They’re not just playing games here, Todd Ensign said.
This weekend’s robotics competition at Fairmont State University, he means.
“We have kids here who taking part in every aspect of robotics,” he said, “from construction to coding.”
Ensign is a Fairmont State faculty member and education resource manager at NASA’s Independent Verification and Validation (IV&V) facility, at nearby I-79 Technology Park.
He’s also the chief organizer of said robotics competition, which brought students from elementary age to high school to the campus.
The budding robotics engineers, 140 teams in all, hail from West Virginia and surrounding states, Ensign said.
It’s all part of tournament season for the West Virginia Robotics Alliance, he said. That’s a tech-outreach that fosters that discipline and the study of STEM – science, technology, engineering and math – in schools.
Students who qualify here, Ensign said, have a chance of entering world competition down the road. Three years ago before COVID, a team of Morgantown area middle-schoolers placed well at just such an event in South America.

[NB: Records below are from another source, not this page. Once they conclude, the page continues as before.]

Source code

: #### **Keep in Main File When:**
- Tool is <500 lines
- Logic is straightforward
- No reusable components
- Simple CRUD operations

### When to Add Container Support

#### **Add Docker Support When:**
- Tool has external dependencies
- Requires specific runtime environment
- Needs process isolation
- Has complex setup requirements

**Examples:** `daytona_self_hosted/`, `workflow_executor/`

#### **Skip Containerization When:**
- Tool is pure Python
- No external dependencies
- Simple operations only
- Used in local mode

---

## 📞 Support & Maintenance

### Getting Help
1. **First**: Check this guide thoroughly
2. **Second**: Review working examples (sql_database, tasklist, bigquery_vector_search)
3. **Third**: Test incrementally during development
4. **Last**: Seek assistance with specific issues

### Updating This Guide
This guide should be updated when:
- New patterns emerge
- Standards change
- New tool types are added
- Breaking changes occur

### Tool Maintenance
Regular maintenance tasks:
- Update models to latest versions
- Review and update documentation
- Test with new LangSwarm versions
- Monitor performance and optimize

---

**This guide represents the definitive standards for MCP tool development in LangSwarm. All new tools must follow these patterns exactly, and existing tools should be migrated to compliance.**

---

While all the activities this weekend are geared to the grade levels of the teams, the big game in town is a competition called “Tipping Point,” whereby student-built, small-scale robots run through mazes, retrieve objects and even skirt up and down a teeter-totter.
It’s all about gimbals, gear ratios, torques, coding and the like, Ensign said.
The robots have to literally hold together, he said, which is where the basic structural engineering comes in. Then, they have to be “told” what to do, which is the all-important coding, or internal engineering.
Coding, Ensign said, is one of the key building blocks of the present, with ultra-sophisticated cellphones and electronic workups in cars – systems prone to hiccups and full-on failure, he said.
It will be even more critical to the lives and times of this weekend’s students, he said, as they grow into an adulthood informed by Artificial Intelligence.
This weekend, he said, also has a universal component that has spanned generations: That is, it’s fun.
“Lots of whooping and cheering,” Ensign said.
“It’s like an athletic competition – a ‘sports of the mind.’ And it could lead to lucrative careers.”